Available data:
=======

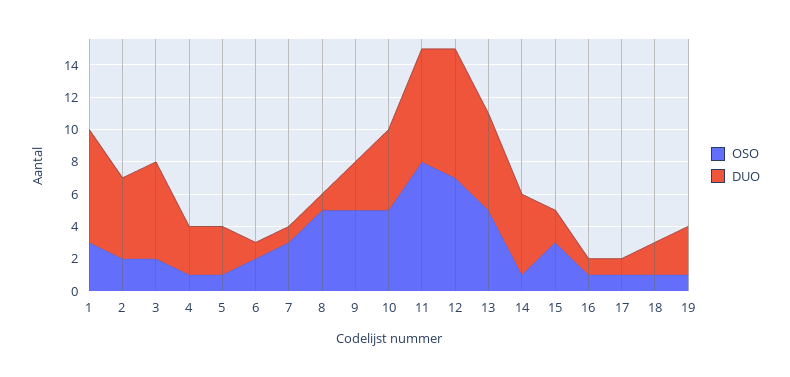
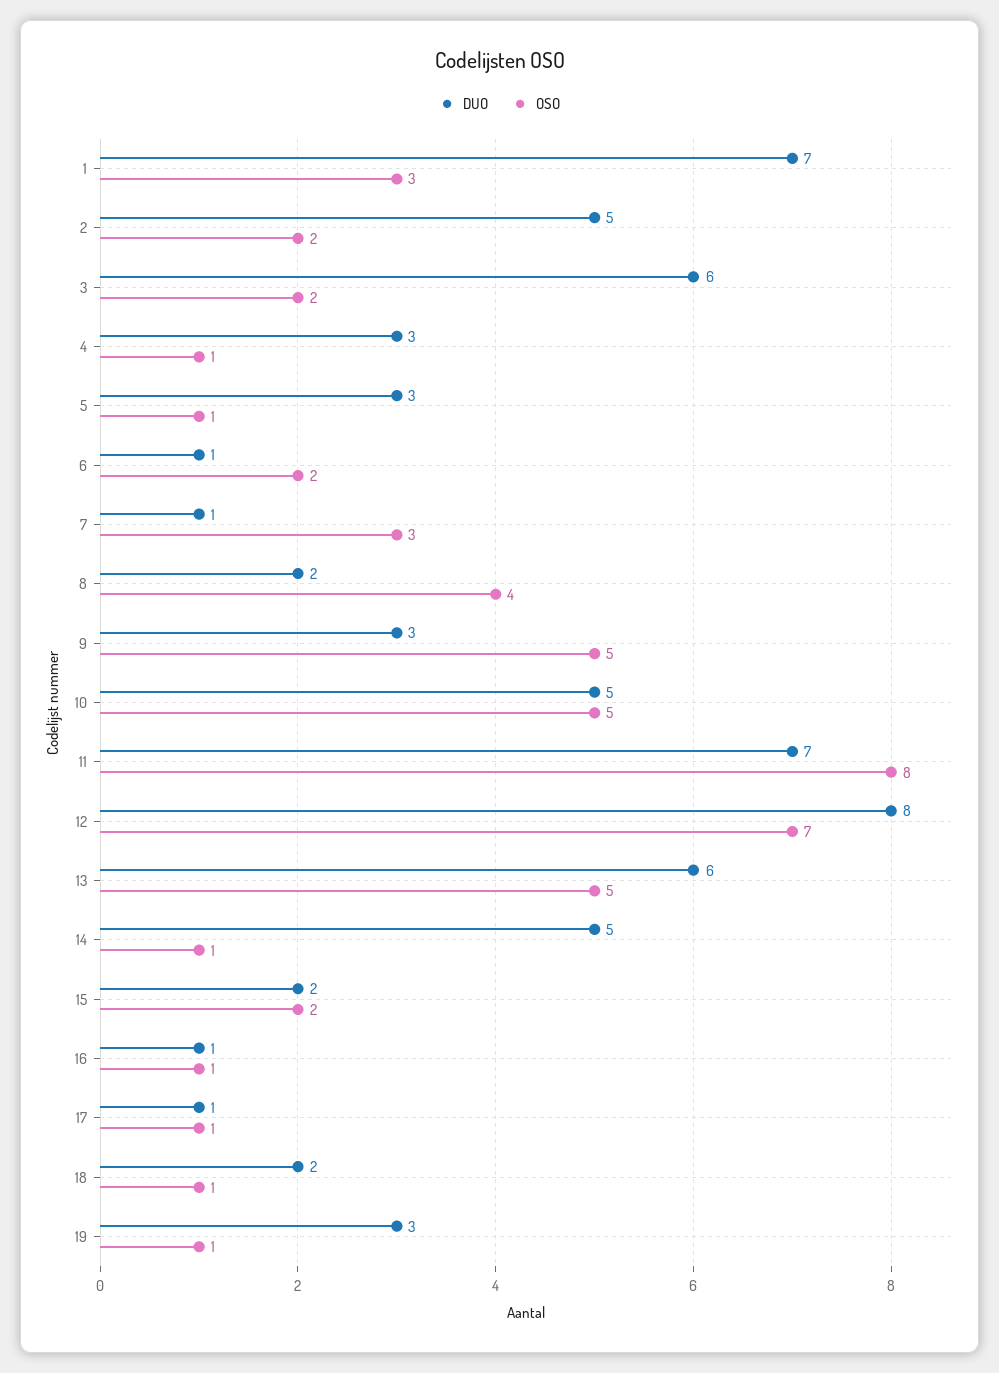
  {
    "OSO": {
      "1": 3,
      "2": 2,
      "3": 2,
      "4": 1,
      "5": 1,
      "6": 2,
      "7": 3,
-     "8": 5,
+     "8": 4,
      "9": 5,
      "10": 5,
      "11": 8,
      "12": 7,
      "13": 5,
      "14": 1,
-     "15": 3,
+     "15": 2,
      "16": 1,
      "17": 1,
      "18": 1,
      "19": 1
    },
    "DUO": {
      "1": 7,
      "2": 5,
      "3": 6,
      "4": 3,
      "5": 3,
      "6": 1,
      "7": 1,
-     "8": 1,
+     "8": 2,
      "9": 3,
      "10": 5,
      "11": 7,
      "12": 8,
      "13": 6,
      "14": 5,
      "15": 2,
      "16": 1,
      "17": 1,
      "18": 2,
      "19": 3
    }
  }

=======

Task goal:
Make an exact copy of the listing above, omitting the pictures.

Answer box:
  {
    "OSO": {
      "1": 3,
      "2": 2,
      "3": 2,
      "4": 1,
      "5": 1,
      "6": 2,
      "7": 3,
-     "8": 5,
+     "8": 4,
      "9": 5,
      "10": 5,
      "11": 8,
      "12": 7,
      "13": 5,
      "14": 1,
-     "15": 3,
+     "15": 2,
      "16": 1,
      "17": 1,
      "18": 1,
      "19": 1
    },
    "DUO": {
      "1": 7,
      "2": 5,
      "3": 6,
      "4": 3,
      "5": 3,
      "6": 1,
      "7": 1,
-     "8": 1,
+     "8": 2,
      "9": 3,
      "10": 5,
      "11": 7,
      "12": 8,
      "13": 6,
      "14": 5,
      "15": 2,
      "16": 1,
      "17": 1,
      "18": 2,
      "19": 3
    }
  }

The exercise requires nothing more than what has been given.